→ TASK DESCRIPTION: Among the entries that follow, find the lines containing the string "LIST" and copy them.

Circuit design text data
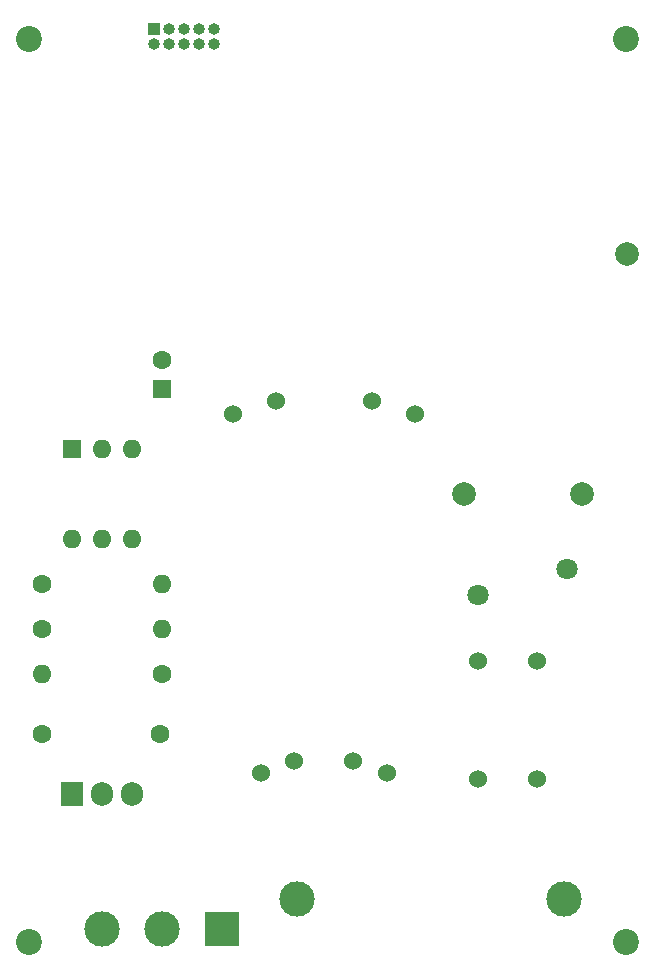
<source format=gbr>
%TF.GenerationSoftware,KiCad,Pcbnew,7.0.9*%
%TF.CreationDate,2023-12-31T17:17:44+01:00*%
%TF.ProjectId,power_switch,706f7765-725f-4737-9769-7463682e6b69,rev?*%
%TF.SameCoordinates,Original*%
%TF.FileFunction,Soldermask,Bot*%
%TF.FilePolarity,Negative*%
%FSLAX46Y46*%
G04 Gerber Fmt 4.6, Leading zero omitted, Abs format (unit mm)*
G04 Created by KiCad (PCBNEW 7.0.9) date 2023-12-31 17:17:44*
%MOMM*%
%LPD*%
G01*
G04 APERTURE LIST*
%ADD10C,2.200000*%
%ADD11R,1.905000X2.000000*%
%ADD12O,1.905000X2.000000*%
%ADD13C,1.800000*%
%ADD14C,1.600000*%
%ADD15O,1.600000X1.600000*%
%ADD16C,2.000000*%
%ADD17R,1.000000X1.000000*%
%ADD18O,1.000000X1.000000*%
%ADD19C,3.000000*%
%ADD20R,1.600000X1.600000*%
%ADD21R,3.000000X3.000000*%
%ADD22C,1.524000*%
G04 APERTURE END LIST*
D10*
%TO.C,H1*%
X103000000Y-32600000D03*
%TD*%
%TO.C,H4*%
X103000000Y-109000000D03*
%TD*%
%TO.C,H3*%
X153600000Y-109000000D03*
%TD*%
%TO.C,H2*%
X153600000Y-32600000D03*
%TD*%
D11*
%TO.C,Q1*%
X106680000Y-96520000D03*
D12*
X109220000Y-96520000D03*
X111760000Y-96520000D03*
%TD*%
D13*
%TO.C,RV1*%
X148590000Y-77470000D03*
X141090000Y-79670000D03*
%TD*%
D14*
%TO.C,R2*%
X114300000Y-86360000D03*
D15*
X104140000Y-86360000D03*
%TD*%
D16*
%TO.C,AE1*%
X153670000Y-50800000D03*
%TD*%
D17*
%TO.C,J2*%
X113655000Y-31760000D03*
D18*
X113655000Y-33030000D03*
X114925000Y-31760000D03*
X114925000Y-33030000D03*
X116195000Y-31760000D03*
X116195000Y-33030000D03*
X117465000Y-31760000D03*
X117465000Y-33030000D03*
X118735000Y-31760000D03*
X118735000Y-33030000D03*
%TD*%
D14*
%TO.C,R4*%
X104140000Y-82550000D03*
D15*
X114300000Y-82550000D03*
%TD*%
D14*
%TO.C,C5*%
X114140000Y-91440000D03*
X104140000Y-91440000D03*
%TD*%
D19*
%TO.C,F1*%
X125730000Y-105410000D03*
X148330000Y-105410000D03*
%TD*%
D20*
%TO.C,C2*%
X114300000Y-62230000D03*
D14*
X114300000Y-59730000D03*
%TD*%
%TO.C,R3*%
X104140000Y-78740000D03*
D15*
X114300000Y-78740000D03*
%TD*%
D21*
%TO.C,J1*%
X119380000Y-107950000D03*
D19*
X114300000Y-107950000D03*
X109220000Y-107950000D03*
%TD*%
D20*
%TO.C,U2*%
X106670000Y-67320000D03*
D15*
X109210000Y-67320000D03*
X111750000Y-67320000D03*
X111750000Y-74940000D03*
X109210000Y-74940000D03*
X106670000Y-74940000D03*
%TD*%
D16*
%TO.C,C1*%
X149860000Y-71120000D03*
X139860000Y-71120000D03*
%TD*%
D22*
%TO.C,PS1*%
X133350000Y-94750000D03*
X130500000Y-93700000D03*
X122650000Y-94750000D03*
X125500000Y-93700000D03*
X135700000Y-64300000D03*
X132050000Y-63250000D03*
X120300000Y-64300000D03*
X123950000Y-63250000D03*
%TD*%
%TO.C,FL1*%
X141050000Y-95250000D03*
X146050000Y-95250000D03*
X146050000Y-85250000D03*
X141050000Y-85250000D03*
%TD*%
M02*

</source>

→ ANSWER FOR THIS EXERCISE:
G04 APERTURE LIST*
G04 APERTURE END LIST*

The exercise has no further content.